[Text for analysis]:

As a close friend over a number of years, I was present at her studio in Essington Park on and off while Logue was finishing her remarkable Ambleside a public commission for the World Square foyer. She was looking for a title for the work and tossed out the expression "universal landscape". I rather liked it but she thought it was too pretentious or what she might call "pointy headed". And anyhow the New Zealand artist, Carolyn Blackwell, has used it for a painting.
Ambleside is the map name of the property surrounding Essington Park that Logue walks over and looks out on – the surrounding hills, paddocks, ponds and forests. The name contains within it the suggestion of the universal. We were in her studio and laughed when I said that the title described what it was that people might do in the foyer of World Square – "amble" past the work and stand "beside" the work.
Logue and I have spent many hours as writer and painter talking about the correlations between our processes as practitioners. One of our first arguments was over the possibility of originality – whether Western art had exhausted it. I argued for infinite originality.
On one of the days when she had faith in the possibilities of originality, she said to me, "You can't force originality but if you respond in an honest way to your immediate surroundings, your hand will bring a unique quality to the work. Braque said that personal style is that which one cannot do otherwise."
All her mature work is landscape and there is an absence of any figure – animal or human – in her paintings.
Yet, there is another paradox in landscape painting: two people are present in every landscape painting. There is the painter's sensibility or emotional presence in the imagery and behind that, the undepicted hand of the painter at the end of the brush.
And then there is the viewer – the second figure – standing forever on the edge of the landscape both when in an actual landscape and while viewing an art landscape (our toes not showing). Of course, that is, if a landscape painting is ever about "landscape" or botany.
WHAT THE WRITER CHOOSES TO WRITE ABOUT OR THE PAINTER CHOOSES TO PAINT is a layered decision not altogether accessible to analysis and containing deeply personal motivations usually of no interest to those who ultimately respond to the work.
That is, this deep, deep motivation that leads a writer or painter to a "subject" is artistically irrelevant to the relationship between the work and the responder (although, as responders, we are always hungry for personal details and connections to those who create works we admire and are endlessly inquisitive about their personal motivations, irrelevant or not).
What, then, can we say about landscape both in writing and in painting? Why this particular landscape? Would any landscape have done? And what can we say about "story" in painting?
Why write about this subject? Would any subject do? Strangely, the answer for me is now, yes. I suspect now that any subject will do, although this would not have been my position in my younger, more obsessive days. I am overwhelmed by things that consciously I would love to write about yet I know enough about the writing process also to know that a story will evolve from just about anything into which I begin to delve creatively – more curiously, any subject into which I am invited or commissioned by others to delve.

[Required tasks]:
A) Answer these questions about the passage on Logue's landscape painting:
(i) What public commission was Logue finishing in her studio at Essington Park?
(ii) What was the subject of one of the first arguments between Logue and the writer?
(iii) What is absent from all of Logue's mature work?
B) Give the lines of the entries below as a JSON list of strings, one string per line, with blank lines omitted. Start at the first line of the entries and end at the line containing "aston martin", with both lines included.

[Source data]:
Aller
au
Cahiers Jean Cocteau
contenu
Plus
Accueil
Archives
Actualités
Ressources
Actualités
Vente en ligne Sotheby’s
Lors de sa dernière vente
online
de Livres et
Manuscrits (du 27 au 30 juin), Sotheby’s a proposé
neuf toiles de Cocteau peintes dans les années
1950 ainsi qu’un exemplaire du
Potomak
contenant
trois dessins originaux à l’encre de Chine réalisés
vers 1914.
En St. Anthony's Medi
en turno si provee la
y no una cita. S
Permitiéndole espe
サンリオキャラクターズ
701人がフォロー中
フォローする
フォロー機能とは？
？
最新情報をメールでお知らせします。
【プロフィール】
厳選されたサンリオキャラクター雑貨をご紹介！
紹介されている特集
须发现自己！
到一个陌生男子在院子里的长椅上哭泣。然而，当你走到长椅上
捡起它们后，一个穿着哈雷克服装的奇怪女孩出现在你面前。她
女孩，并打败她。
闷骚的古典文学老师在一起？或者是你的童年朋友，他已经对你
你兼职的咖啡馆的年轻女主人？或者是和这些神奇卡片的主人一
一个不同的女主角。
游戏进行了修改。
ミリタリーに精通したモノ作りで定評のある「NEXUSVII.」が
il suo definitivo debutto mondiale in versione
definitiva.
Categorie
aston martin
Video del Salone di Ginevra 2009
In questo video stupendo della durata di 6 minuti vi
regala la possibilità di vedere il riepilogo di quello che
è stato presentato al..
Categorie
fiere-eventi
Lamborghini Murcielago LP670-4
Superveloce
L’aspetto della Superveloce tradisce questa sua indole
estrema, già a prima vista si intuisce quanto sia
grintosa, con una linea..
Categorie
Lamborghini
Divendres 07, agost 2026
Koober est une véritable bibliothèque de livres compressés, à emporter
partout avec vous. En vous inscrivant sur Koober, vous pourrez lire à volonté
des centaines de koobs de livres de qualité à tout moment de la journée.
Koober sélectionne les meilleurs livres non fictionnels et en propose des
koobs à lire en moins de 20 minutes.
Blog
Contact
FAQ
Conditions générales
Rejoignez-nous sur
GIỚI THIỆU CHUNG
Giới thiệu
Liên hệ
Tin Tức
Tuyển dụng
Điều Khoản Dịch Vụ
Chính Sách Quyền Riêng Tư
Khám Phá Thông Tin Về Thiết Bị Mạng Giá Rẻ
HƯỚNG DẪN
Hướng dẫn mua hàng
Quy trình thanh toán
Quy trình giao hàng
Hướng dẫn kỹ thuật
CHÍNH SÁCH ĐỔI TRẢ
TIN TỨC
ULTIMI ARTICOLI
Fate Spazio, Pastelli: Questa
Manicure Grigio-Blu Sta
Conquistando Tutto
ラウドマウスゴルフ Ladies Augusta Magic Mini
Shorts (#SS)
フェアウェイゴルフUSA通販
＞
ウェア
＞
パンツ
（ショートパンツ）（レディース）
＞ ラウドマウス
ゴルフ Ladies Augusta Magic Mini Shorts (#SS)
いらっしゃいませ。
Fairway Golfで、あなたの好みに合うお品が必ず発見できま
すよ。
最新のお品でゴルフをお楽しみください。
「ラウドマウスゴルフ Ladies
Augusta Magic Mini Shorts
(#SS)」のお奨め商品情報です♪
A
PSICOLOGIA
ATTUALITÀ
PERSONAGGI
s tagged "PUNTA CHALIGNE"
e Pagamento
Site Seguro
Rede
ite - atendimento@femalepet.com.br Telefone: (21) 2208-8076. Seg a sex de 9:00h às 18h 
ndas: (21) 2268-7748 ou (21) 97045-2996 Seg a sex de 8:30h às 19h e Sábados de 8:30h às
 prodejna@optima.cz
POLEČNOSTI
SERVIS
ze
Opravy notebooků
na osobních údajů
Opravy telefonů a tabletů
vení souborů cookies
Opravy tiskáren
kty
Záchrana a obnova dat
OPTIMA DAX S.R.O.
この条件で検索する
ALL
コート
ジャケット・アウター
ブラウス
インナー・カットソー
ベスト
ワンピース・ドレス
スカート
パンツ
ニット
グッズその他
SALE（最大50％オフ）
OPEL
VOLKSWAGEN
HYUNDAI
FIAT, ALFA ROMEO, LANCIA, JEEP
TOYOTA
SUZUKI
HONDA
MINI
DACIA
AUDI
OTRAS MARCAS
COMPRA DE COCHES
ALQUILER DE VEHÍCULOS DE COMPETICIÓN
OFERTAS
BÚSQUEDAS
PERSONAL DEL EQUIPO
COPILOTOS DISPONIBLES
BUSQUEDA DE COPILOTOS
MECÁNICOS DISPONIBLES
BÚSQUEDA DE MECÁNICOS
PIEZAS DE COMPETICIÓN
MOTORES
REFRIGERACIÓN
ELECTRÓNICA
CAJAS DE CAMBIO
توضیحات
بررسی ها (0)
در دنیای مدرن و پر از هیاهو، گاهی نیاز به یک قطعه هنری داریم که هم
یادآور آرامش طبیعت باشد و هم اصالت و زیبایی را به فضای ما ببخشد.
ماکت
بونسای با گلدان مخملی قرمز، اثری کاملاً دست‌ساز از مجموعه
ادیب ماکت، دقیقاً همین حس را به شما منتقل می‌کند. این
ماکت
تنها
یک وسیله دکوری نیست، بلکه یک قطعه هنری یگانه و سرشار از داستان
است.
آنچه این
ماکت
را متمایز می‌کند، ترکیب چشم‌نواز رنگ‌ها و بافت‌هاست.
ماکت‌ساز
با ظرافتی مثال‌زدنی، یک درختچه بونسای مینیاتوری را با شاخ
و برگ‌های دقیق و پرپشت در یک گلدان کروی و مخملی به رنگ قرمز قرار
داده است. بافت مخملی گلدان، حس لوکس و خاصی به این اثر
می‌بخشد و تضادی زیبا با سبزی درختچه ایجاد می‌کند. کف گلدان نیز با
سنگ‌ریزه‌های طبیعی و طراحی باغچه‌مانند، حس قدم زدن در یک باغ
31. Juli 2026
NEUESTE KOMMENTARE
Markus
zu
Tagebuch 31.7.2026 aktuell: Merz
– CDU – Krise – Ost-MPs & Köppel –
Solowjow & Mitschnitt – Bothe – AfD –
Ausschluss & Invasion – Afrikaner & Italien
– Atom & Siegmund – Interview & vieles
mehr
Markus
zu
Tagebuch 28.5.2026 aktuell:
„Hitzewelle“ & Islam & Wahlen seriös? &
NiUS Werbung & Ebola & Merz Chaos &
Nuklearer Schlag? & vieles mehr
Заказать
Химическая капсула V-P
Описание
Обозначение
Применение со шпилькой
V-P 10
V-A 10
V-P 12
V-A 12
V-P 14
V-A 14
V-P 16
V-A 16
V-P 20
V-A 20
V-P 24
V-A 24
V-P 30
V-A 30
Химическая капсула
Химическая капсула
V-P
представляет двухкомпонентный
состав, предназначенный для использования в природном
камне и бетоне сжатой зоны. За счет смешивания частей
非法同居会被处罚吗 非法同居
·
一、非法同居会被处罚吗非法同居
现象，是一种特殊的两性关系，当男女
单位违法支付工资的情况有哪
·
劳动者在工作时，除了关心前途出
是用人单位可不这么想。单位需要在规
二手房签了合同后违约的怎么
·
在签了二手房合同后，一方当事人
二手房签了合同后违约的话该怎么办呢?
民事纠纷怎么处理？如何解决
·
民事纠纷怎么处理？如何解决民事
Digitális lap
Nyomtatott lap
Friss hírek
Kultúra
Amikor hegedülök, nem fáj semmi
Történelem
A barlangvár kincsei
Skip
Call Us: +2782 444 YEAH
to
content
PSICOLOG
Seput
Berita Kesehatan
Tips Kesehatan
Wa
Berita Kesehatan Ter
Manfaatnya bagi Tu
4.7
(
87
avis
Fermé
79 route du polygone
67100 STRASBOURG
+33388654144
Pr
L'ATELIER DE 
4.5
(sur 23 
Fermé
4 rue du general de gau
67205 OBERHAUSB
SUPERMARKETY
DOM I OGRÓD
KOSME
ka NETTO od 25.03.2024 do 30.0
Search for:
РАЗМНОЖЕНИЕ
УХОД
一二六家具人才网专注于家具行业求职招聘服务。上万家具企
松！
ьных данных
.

[Answers given]:
A)
(i) Ambleside, a public commission for the World Square foyer.
(ii) The possibility of originality, that is, whether Western art had exhausted it.
(iii) Any figure, whether animal or human.

B)
[
  "Aller",
  "au",
  "Cahiers Jean Cocteau",
  "contenu",
  "Plus",
  "Accueil",
  "Archives",
  "Actualités",
  "Ressources",
  "Actualités",
  "Vente en ligne Sotheby’s",
  "Lors de sa dernière vente",
  "online",
  "de Livres et",
  "Manuscrits (du 27 au 30 juin), Sotheby’s a proposé",
  "neuf toiles de Cocteau peintes dans les années",
  "1950 ainsi qu’un exemplaire du",
  "Potomak",
  "contenant",
  "trois dessins originaux à l’encre de Chine réalisés",
  "vers 1914.",
  "En St. Anthony's Medi",
  "en turno si provee la",
  "y no una cita. S",
  "Permitiéndole espe",
  "サンリオキャラクターズ",
  "701人がフォロー中",
  "フォローする",
  "フォロー機能とは？",
  "？",
  "最新情報をメールでお知らせします。",
  "【プロフィール】",
  "厳選されたサンリオキャラクター雑貨をご紹介！",
  "紹介されている特集",
  "须发现自己！",
  "到一个陌生男子在院子里的长椅上哭泣。然而，当你走到长椅上",
  "捡起它们后，一个穿着哈雷克服装的奇怪女孩出现在你面前。她",
  "女孩，并打败她。",
  "闷骚的古典文学老师在一起？或者是你的童年朋友，他已经对你",
  "你兼职的咖啡馆的年轻女主人？或者是和这些神奇卡片的主人一",
  "一个不同的女主角。",
  "游戏进行了修改。",
  "ミリタリーに精通したモノ作りで定評のある「NEXUSVII.」が",
  "il suo definitivo debutto mondiale in versione",
  "definitiva.",
  "Categorie",
  "aston martin"
]